Emigration Tax Mulled As Answer to Deficit

YERUSHALAYIM

The Israeli Tax Authority has been searching for a means to scale down a bulging state deficit, and thinks it may have found it—taxing emigrants.

The ITA’s “Committee for Legislative Amendments on International Taxation” is working on a proposal for an emigration tax, aimed at collecting a slice of profits made from the sale of assets accumulated during Israeli residency, according to a Globes report on Monday.

This comes in addition to a recently reported recommendation submitted to Tax Authority director Eran Yaacov for closing loopholes that allow emigrants to escape paying taxes. The committee suggested that criteria for severance of residence be made stricter for Israelis leaving Israel and seeking to end their tax liability in the country.

“The reform in residency criteria will have far-reaching effects on thousands of Israelis being relocated overseas and on their tax liabilities,” Globes noted.

In order to implement the emigration tax, which means knowing who owns what and when in order to ascertain liability, the ITA is considering several possibilities: requiring Israelis going overseas to list all their assets at the time; or requiring residents who leave to transfer their overseas assets to trusts, which will report the sale of assets in Israel; or the deposit of a bank guarantee, registration of collateral, etcetera.

In the final analysis, such guarantees may apply only to people whose total overseas assets exceed 5 million shekels.

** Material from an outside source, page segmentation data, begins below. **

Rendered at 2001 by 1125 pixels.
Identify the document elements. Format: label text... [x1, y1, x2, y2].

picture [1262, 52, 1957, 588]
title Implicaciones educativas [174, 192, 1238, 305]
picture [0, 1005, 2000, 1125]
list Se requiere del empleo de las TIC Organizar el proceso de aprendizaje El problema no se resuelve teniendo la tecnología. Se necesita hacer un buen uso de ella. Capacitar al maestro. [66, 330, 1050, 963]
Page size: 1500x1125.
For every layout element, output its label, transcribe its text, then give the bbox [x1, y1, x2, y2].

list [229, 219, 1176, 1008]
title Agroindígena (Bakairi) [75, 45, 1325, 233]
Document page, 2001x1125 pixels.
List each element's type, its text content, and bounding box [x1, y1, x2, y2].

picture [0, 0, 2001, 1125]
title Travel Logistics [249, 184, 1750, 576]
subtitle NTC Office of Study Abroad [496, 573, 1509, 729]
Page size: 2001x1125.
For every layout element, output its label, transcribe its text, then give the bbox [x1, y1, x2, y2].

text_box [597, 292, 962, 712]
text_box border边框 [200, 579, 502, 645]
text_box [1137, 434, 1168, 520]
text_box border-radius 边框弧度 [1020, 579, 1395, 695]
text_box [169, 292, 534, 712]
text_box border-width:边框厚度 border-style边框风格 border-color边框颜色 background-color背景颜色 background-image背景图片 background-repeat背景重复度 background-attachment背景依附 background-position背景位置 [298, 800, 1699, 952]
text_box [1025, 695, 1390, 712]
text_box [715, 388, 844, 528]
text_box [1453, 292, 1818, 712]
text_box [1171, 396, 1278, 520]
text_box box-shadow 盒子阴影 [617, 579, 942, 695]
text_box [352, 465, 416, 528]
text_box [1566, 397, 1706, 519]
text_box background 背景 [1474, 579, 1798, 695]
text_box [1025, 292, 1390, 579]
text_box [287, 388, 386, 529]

The Tax Authority issued a long no-comment on the story: “Given the global changes that have taken place in recent years, the Tax Authority management believed that it was fitting to examine international tax policy and legislation for the purpose of adapting the law to the current era, and most importantly, creating certainty. For this purpose, the Tax Authority formed a committee to examine the matter. Since the committee has not yet formulated and submitted its recommendations, discussion of the matters in question is premature and futile.”